Stored data:
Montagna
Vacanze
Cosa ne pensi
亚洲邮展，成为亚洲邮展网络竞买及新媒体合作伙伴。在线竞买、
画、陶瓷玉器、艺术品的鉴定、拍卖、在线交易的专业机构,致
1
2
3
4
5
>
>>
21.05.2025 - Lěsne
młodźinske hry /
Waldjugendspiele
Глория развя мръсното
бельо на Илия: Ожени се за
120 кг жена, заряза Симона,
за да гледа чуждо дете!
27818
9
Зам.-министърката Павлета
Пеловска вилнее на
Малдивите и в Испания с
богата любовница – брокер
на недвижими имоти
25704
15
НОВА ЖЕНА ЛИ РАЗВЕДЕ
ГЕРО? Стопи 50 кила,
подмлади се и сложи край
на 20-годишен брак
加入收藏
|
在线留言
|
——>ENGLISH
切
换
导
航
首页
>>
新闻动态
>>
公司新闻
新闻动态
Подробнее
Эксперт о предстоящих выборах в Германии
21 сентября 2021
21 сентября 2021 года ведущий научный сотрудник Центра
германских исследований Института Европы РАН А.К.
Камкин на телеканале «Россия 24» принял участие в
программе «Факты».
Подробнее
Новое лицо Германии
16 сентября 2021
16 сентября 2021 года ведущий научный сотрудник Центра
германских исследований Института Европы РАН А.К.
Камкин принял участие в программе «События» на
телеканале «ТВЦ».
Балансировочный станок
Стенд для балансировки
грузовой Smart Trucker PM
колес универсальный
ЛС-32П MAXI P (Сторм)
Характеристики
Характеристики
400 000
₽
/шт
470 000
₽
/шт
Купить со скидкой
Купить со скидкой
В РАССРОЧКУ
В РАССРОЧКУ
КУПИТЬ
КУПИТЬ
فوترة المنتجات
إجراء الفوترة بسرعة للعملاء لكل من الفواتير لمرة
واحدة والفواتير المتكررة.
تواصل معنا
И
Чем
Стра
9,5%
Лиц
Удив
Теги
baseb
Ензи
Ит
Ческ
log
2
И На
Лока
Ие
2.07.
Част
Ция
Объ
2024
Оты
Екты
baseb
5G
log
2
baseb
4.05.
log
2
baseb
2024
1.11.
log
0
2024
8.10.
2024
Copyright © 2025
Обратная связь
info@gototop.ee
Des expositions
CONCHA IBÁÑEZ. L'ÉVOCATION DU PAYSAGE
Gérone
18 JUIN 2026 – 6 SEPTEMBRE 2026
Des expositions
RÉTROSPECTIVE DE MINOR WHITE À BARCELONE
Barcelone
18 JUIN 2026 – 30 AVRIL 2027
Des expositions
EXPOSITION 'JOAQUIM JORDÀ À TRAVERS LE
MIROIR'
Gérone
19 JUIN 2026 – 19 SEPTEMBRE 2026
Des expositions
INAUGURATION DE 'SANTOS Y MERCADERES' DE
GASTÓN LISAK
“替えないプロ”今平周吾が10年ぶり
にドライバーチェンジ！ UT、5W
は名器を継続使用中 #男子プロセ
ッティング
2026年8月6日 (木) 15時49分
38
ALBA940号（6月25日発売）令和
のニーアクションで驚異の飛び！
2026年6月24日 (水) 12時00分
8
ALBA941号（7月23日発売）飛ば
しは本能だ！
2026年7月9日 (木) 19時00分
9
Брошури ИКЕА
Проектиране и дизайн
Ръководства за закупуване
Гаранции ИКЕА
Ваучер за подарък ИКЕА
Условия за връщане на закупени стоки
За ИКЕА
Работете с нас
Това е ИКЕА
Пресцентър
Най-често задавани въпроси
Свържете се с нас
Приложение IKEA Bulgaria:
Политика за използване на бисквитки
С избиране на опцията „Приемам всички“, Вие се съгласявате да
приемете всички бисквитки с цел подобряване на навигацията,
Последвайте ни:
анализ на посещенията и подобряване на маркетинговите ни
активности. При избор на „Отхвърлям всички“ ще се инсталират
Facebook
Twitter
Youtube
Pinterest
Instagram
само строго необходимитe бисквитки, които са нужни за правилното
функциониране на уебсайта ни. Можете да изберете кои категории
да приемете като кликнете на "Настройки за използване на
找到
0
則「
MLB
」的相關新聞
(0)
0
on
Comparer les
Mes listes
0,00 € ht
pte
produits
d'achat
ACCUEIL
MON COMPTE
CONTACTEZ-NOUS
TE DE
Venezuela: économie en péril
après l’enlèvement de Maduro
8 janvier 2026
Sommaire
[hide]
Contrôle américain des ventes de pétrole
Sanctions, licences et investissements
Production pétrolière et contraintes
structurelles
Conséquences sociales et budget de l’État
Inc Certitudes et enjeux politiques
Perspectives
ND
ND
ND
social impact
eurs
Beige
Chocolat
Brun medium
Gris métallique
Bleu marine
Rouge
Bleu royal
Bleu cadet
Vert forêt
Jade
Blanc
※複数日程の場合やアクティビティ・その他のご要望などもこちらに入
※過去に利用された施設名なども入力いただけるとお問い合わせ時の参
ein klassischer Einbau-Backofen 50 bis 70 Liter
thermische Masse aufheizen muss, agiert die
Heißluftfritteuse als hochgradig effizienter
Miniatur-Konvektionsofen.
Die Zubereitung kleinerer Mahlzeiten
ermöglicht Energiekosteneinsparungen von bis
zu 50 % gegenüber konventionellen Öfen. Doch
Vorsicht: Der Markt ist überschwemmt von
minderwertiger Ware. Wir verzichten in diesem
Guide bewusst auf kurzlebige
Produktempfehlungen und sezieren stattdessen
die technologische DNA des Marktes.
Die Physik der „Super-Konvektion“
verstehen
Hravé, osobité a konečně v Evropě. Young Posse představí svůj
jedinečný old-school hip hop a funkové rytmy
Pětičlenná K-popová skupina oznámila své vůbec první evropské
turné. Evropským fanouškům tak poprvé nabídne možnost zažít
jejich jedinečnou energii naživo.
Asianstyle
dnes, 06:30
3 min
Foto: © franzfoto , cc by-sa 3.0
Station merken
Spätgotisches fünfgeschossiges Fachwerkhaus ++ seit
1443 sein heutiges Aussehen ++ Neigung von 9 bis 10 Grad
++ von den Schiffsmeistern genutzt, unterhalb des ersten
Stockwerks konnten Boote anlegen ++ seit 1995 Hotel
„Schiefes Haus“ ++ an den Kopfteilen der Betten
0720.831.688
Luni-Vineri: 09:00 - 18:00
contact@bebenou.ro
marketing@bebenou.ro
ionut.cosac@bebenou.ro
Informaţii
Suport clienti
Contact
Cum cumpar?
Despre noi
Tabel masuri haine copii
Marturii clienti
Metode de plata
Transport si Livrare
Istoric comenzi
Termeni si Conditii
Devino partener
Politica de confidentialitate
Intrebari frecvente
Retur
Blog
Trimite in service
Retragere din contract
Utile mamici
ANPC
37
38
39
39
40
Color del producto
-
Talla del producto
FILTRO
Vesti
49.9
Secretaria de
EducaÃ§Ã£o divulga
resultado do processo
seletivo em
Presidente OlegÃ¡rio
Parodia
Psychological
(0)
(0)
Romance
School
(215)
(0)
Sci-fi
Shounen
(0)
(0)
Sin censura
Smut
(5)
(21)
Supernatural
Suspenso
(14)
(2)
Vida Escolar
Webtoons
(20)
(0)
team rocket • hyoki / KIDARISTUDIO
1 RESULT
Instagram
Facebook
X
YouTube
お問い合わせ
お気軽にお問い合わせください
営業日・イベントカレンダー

Problem to work on: Please write the data above out again, exactly the same.

Task result:
Montagna
Vacanze
Cosa ne pensi
亚洲邮展，成为亚洲邮展网络竞买及新媒体合作伙伴。在线竞买、
画、陶瓷玉器、艺术品的鉴定、拍卖、在线交易的专业机构,致
1
2
3
4
5
>
>>
21.05.2025 - Lěsne
młodźinske hry /
Waldjugendspiele
Глория развя мръсното
бельо на Илия: Ожени се за
120 кг жена, заряза Симона,
за да гледа чуждо дете!
27818
9
Зам.-министърката Павлета
Пеловска вилнее на
Малдивите и в Испания с
богата любовница – брокер
на недвижими имоти
25704
15
НОВА ЖЕНА ЛИ РАЗВЕДЕ
ГЕРО? Стопи 50 кила,
подмлади се и сложи край
на 20-годишен брак
加入收藏
|
在线留言
|
——>ENGLISH
切
换
导
航
首页
>>
新闻动态
>>
公司新闻
新闻动态
Подробнее
Эксперт о предстоящих выборах в Германии
21 сентября 2021
21 сентября 2021 года ведущий научный сотрудник Центра
германских исследований Института Европы РАН А.К.
Камкин на телеканале «Россия 24» принял участие в
программе «Факты».
Подробнее
Новое лицо Германии
16 сентября 2021
16 сентября 2021 года ведущий научный сотрудник Центра
германских исследований Института Европы РАН А.К.
Камкин принял участие в программе «События» на
телеканале «ТВЦ».
Балансировочный станок
Стенд для балансировки
грузовой Smart Trucker PM
колес универсальный
ЛС-32П MAXI P (Сторм)
Характеристики
Характеристики
400 000
₽
/шт
470 000
₽
/шт
Купить со скидкой
Купить со скидкой
В РАССРОЧКУ
В РАССРОЧКУ
КУПИТЬ
КУПИТЬ
فوترة المنتجات
إجراء الفوترة بسرعة للعملاء لكل من الفواتير لمرة
واحدة والفواتير المتكررة.
تواصل معنا
И
Чем
Стра
9,5%
Лиц
Удив
Теги
baseb
Ензи
Ит
Ческ
log
2
И На
Лока
Ие
2.07.
Част
Ция
Объ
2024
Оты
Екты
baseb
5G
log
2
baseb
4.05.
log
2
baseb
2024
1.11.
log
0
2024
8.10.
2024
Copyright © 2025
Обратная связь
info@gototop.ee
Des expositions
CONCHA IBÁÑEZ. L'ÉVOCATION DU PAYSAGE
Gérone
18 JUIN 2026 – 6 SEPTEMBRE 2026
Des expositions
RÉTROSPECTIVE DE MINOR WHITE À BARCELONE
Barcelone
18 JUIN 2026 – 30 AVRIL 2027
Des expositions
EXPOSITION 'JOAQUIM JORDÀ À TRAVERS LE
MIROIR'
Gérone
19 JUIN 2026 – 19 SEPTEMBRE 2026
Des expositions
INAUGURATION DE 'SANTOS Y MERCADERES' DE
GASTÓN LISAK
“替えないプロ”今平周吾が10年ぶり
にドライバーチェンジ！ UT、5W
は名器を継続使用中 #男子プロセ
ッティング
2026年8月6日 (木) 15時49分
38
ALBA940号（6月25日発売）令和
のニーアクションで驚異の飛び！
2026年6月24日 (水) 12時00分
8
ALBA941号（7月23日発売）飛ば
しは本能だ！
2026年7月9日 (木) 19時00分
9
Брошури ИКЕА
Проектиране и дизайн
Ръководства за закупуване
Гаранции ИКЕА
Ваучер за подарък ИКЕА
Условия за връщане на закупени стоки
За ИКЕА
Работете с нас
Това е ИКЕА
Пресцентър
Най-често задавани въпроси
Свържете се с нас
Приложение IKEA Bulgaria:
Политика за използване на бисквитки
С избиране на опцията „Приемам всички“, Вие се съгласявате да
приемете всички бисквитки с цел подобряване на навигацията,
Последвайте ни:
анализ на посещенията и подобряване на маркетинговите ни
активности. При избор на „Отхвърлям всички“ ще се инсталират
Facebook
Twitter
Youtube
Pinterest
Instagram
само строго необходимитe бисквитки, които са нужни за правилното
функциониране на уебсайта ни. Можете да изберете кои категории
да приемете като кликнете на "Настройки за използване на
找到
0
則「
MLB
」的相關新聞
(0)
0
on
Comparer les
Mes listes
0,00 € ht
pte
produits
d'achat
ACCUEIL
MON COMPTE
CONTACTEZ-NOUS
TE DE
Venezuela: économie en péril
après l’enlèvement de Maduro
8 janvier 2026
Sommaire
[hide]
Contrôle américain des ventes de pétrole
Sanctions, licences et investissements
Production pétrolière et contraintes
structurelles
Conséquences sociales et budget de l’État
Inc Certitudes et enjeux politiques
Perspectives
ND
ND
ND
social impact
eurs
Beige
Chocolat
Brun medium
Gris métallique
Bleu marine
Rouge
Bleu royal
Bleu cadet
Vert forêt
Jade
Blanc
※複数日程の場合やアクティビティ・その他のご要望などもこちらに入
※過去に利用された施設名なども入力いただけるとお問い合わせ時の参
ein klassischer Einbau-Backofen 50 bis 70 Liter
thermische Masse aufheizen muss, agiert die
Heißluftfritteuse als hochgradig effizienter
Miniatur-Konvektionsofen.
Die Zubereitung kleinerer Mahlzeiten
ermöglicht Energiekosteneinsparungen von bis
zu 50 % gegenüber konventionellen Öfen. Doch
Vorsicht: Der Markt ist überschwemmt von
minderwertiger Ware. Wir verzichten in diesem
Guide bewusst auf kurzlebige
Produktempfehlungen und sezieren stattdessen
die technologische DNA des Marktes.
Die Physik der „Super-Konvektion“
verstehen
Hravé, osobité a konečně v Evropě. Young Posse představí svůj
jedinečný old-school hip hop a funkové rytmy
Pětičlenná K-popová skupina oznámila své vůbec první evropské
turné. Evropským fanouškům tak poprvé nabídne možnost zažít
jejich jedinečnou energii naživo.
Asianstyle
dnes, 06:30
3 min
Foto: © franzfoto , cc by-sa 3.0
Station merken
Spätgotisches fünfgeschossiges Fachwerkhaus ++ seit
1443 sein heutiges Aussehen ++ Neigung von 9 bis 10 Grad
++ von den Schiffsmeistern genutzt, unterhalb des ersten
Stockwerks konnten Boote anlegen ++ seit 1995 Hotel
„Schiefes Haus“ ++ an den Kopfteilen der Betten
0720.831.688
Luni-Vineri: 09:00 - 18:00
contact@bebenou.ro
marketing@bebenou.ro
ionut.cosac@bebenou.ro
Informaţii
Suport clienti
Contact
Cum cumpar?
Despre noi
Tabel masuri haine copii
Marturii clienti
Metode de plata
Transport si Livrare
Istoric comenzi
Termeni si Conditii
Devino partener
Politica de confidentialitate
Intrebari frecvente
Retur
Blog
Trimite in service
Retragere din contract
Utile mamici
ANPC
37
38
39
39
40
Color del producto
-
Talla del producto
FILTRO
Vesti
49.9
Secretaria de
EducaÃ§Ã£o divulga
resultado do processo
seletivo em
Presidente OlegÃ¡rio
Parodia
Psychological
(0)
(0)
Romance
School
(215)
(0)
Sci-fi
Shounen
(0)
(0)
Sin censura
Smut
(5)
(21)
Supernatural
Suspenso
(14)
(2)
Vida Escolar
Webtoons
(20)
(0)
team rocket • hyoki / KIDARISTUDIO
1 RESULT
Instagram
Facebook
X
YouTube
お問い合わせ
お気軽にお問い合わせください
営業日・イベントカレンダー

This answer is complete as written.